Clara is shown in the Sunset article wearing the actual pelt of the wildcat. It was one of the biggest wildcats they had seen weighing 45 pounds. While being interviewed for the Sunset article, Clara was on the hunt for three bears that were bold enough to come into the yard and at one time had even roughed up her hunting dogs. Later, many family photos feature a stuffed cub. I wonder if it was one of the three.
Life was good and all was going well at the farm. Her daughters Bessie and Clara had grown and married in the 1920’s. Sadly, Little Clara was tragically widowed in 1927 causing her to return home with her own two daughters Ladine (nick named “Chick”) and June. Later, in the early 1930’s, Clara’s other daughter also returned with her own three sons. Then, in 1934, John Jensen became very ill requiring additional care at home. Their neighbor Catherine Nelson was a registered nurse and came over to give shots and other medical care to John Jensen. Tragically, John did not heal and died in 1935.
The farm still required a lot of attention, so the Jensen family hired a man named Red Bray to work on the farm. He was paid $15.00 plus room and board. The grandchildren were a big help as they milked, hayed, fed, gardened, and cooked.
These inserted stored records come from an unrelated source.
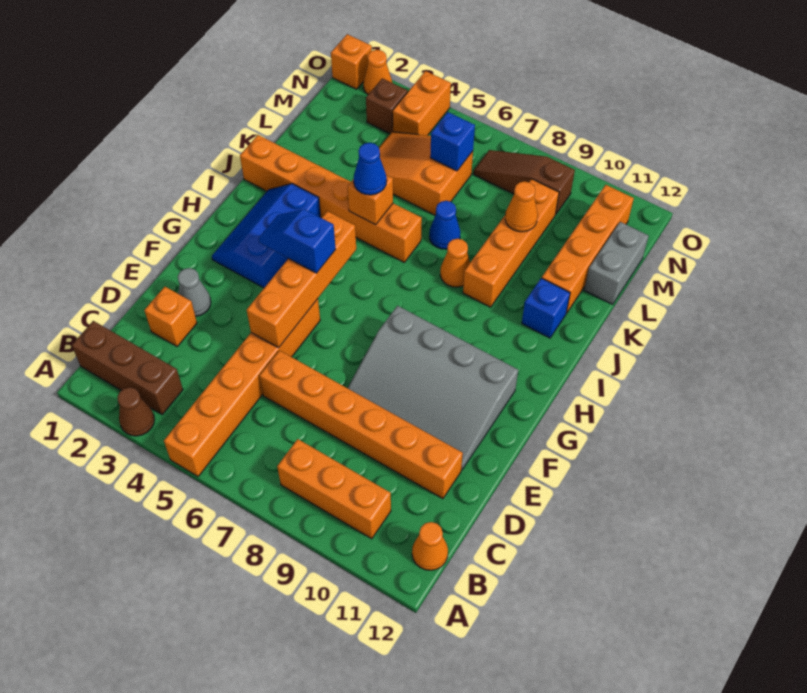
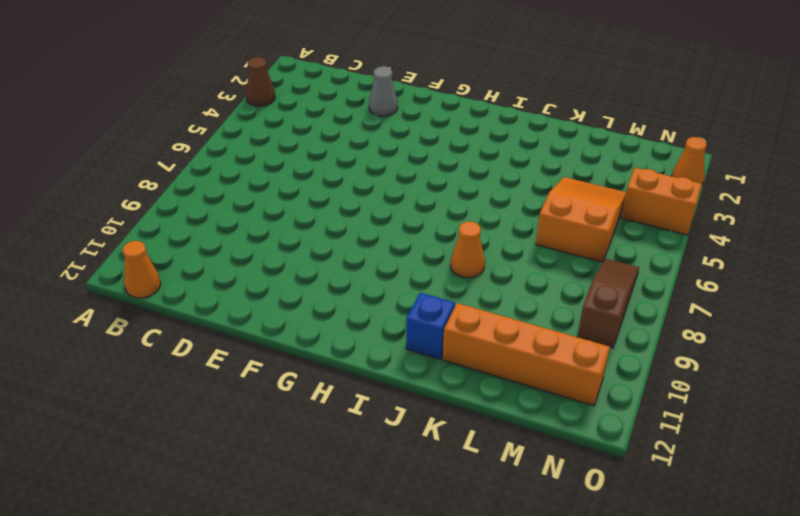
none -> orange 1x6 brick [164,299,320,477]
none -> brown 1x3 brick [72,321,183,415]
none -> orange 1x3 brick [277,439,391,539]

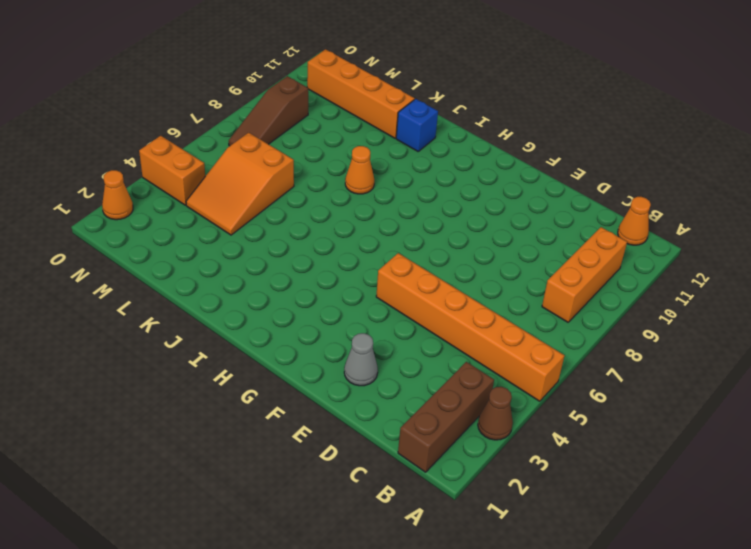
none -> orange 1x1 brick [145,287,197,347]
none -> orange 1x6 brick [259,350,463,499]
none -> grey 3x4 slope [348,306,518,470]

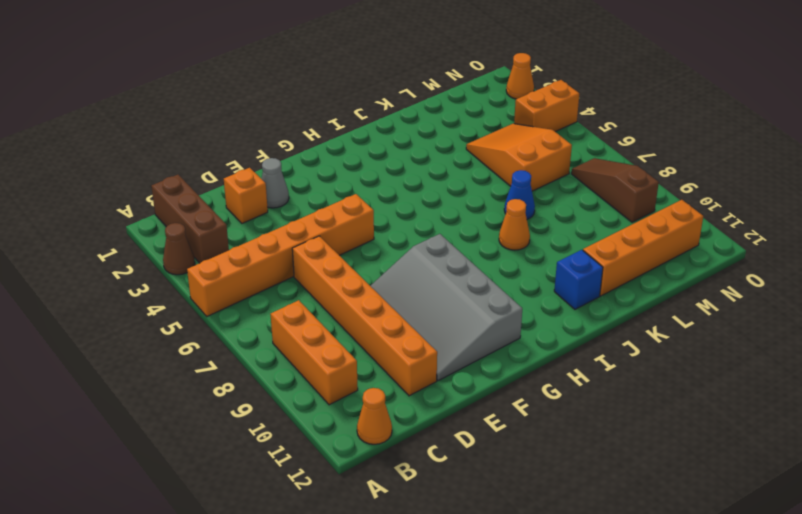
none -> blue 2x3 slope [212,184,321,288]
none -> orange 1x6 brick [240,135,422,263]
none -> orange 1x4 brick [463,179,559,307]

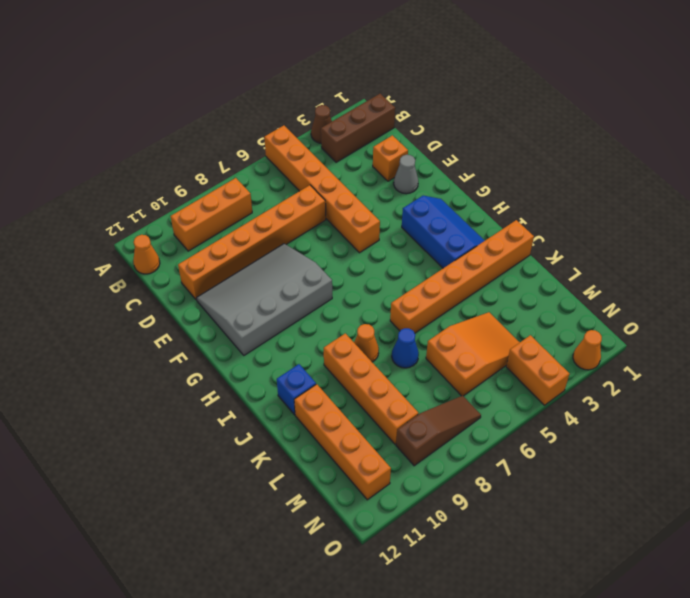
none -> grey 1x2 brick [584,222,648,305]
none -> brown 1x1 brick [366,78,408,134]
none -> orange 1x1 brick [331,34,372,89]

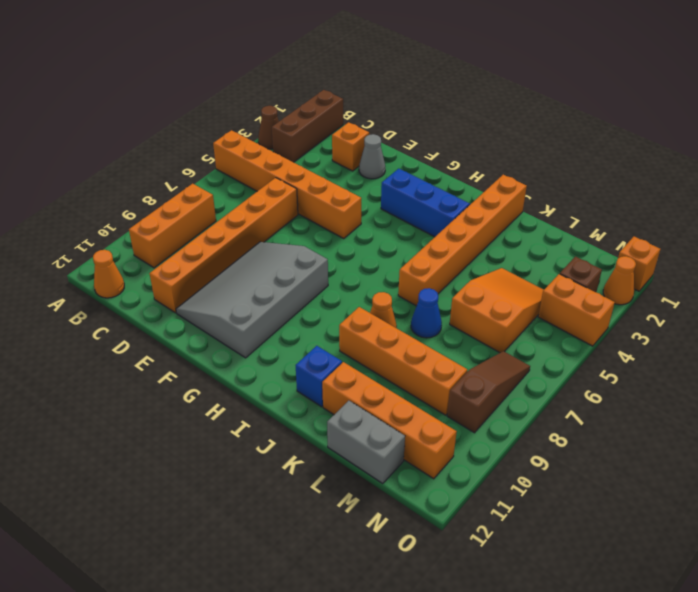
none -> orange 1x4 brick [247,211,356,348]
none -> orange 1x1 brick [348,175,393,225]
none -> orange 1x1 cone [505,181,538,232]

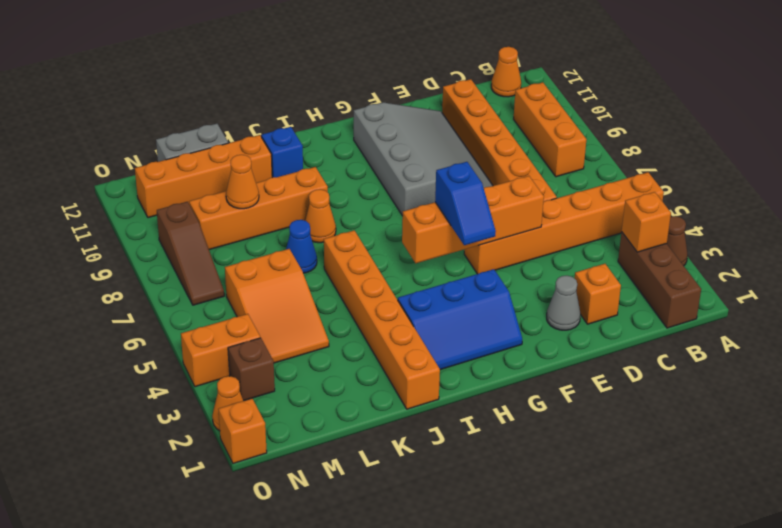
orange 1x1 brick [622,192,671,252] -> orange 1x1 brick moved to [348,175,393,225]
none -> blue 1x1 brick [430,112,475,171]
none -> blue 1x1 cone [354,143,387,195]

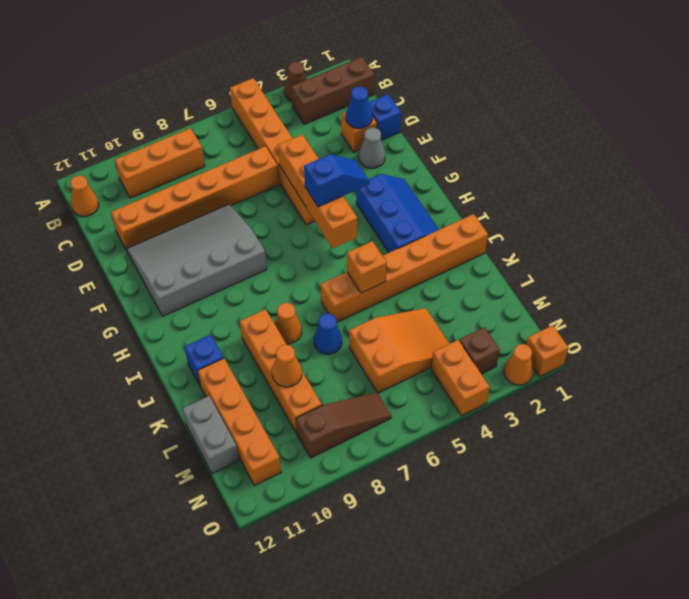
blue 1x1 brick [369,94,401,140] -> blue 1x1 brick moved to [430,112,475,171]
blue 1x1 cone [346,86,372,128] -> blue 1x1 cone moved to [354,143,387,195]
June Carney remembers following and aiding her grandmother with daily chores. June was such a big help that Grandma Clara would say, “Someday, she will save my life.” Those words were prophetic. As Clara did many times, she jumped into the corral containing cows and a bull. As June Carney recalls, “She made a fatal mistake. She went into the corral with blood on her hand. This enraged the usually gentle bull, and he attacked her.” June screamed until Red Bray grabbed a pitchfork and subdued the bull. June Carney wrote, “The bull had injured my grandmother quite a bit. She had broken ribs and breast bone and many bruises.”
Clara lived out most of her days of that beautiful farm surrounded by her daughters and grandchildren. She even enjoyed hunting well into her seventies. Clara was an active member in the Eatonville Sportsmen’s Club, Silver Lake Club, and the Ohop Ladies Aid.
Eventually, the children grew, got married, and it was just Clara Jensen and her daughter Clara Acuff. By 1957, the farm became too much, and they moved to a house in the town of Eatonville. One day, as her great-grandson John Carney was visiting, Clara told John to come in. Keeping her feet square and knees locked, Clara bent down and with both hands flat touched the floor exclaiming, “I must be still doing good!” That night with daughter by her side, Clara Fiander Jensen died at age 82 on July 10, 1965.
Clara lived a very full life of a settler, wife, mother, grandmother, and great-grandmother. She could shoot a wildcat in one moment and dress her two little girls up right with love and care in the next. She was an all around woman of Eatonville.
I often think about Clara Jensen, her life, the hardships, and joys. When I get too busy or life throws me curves, I stop and remember the lessons from her life. Never be too busy for your family and tough it out when life gets hard.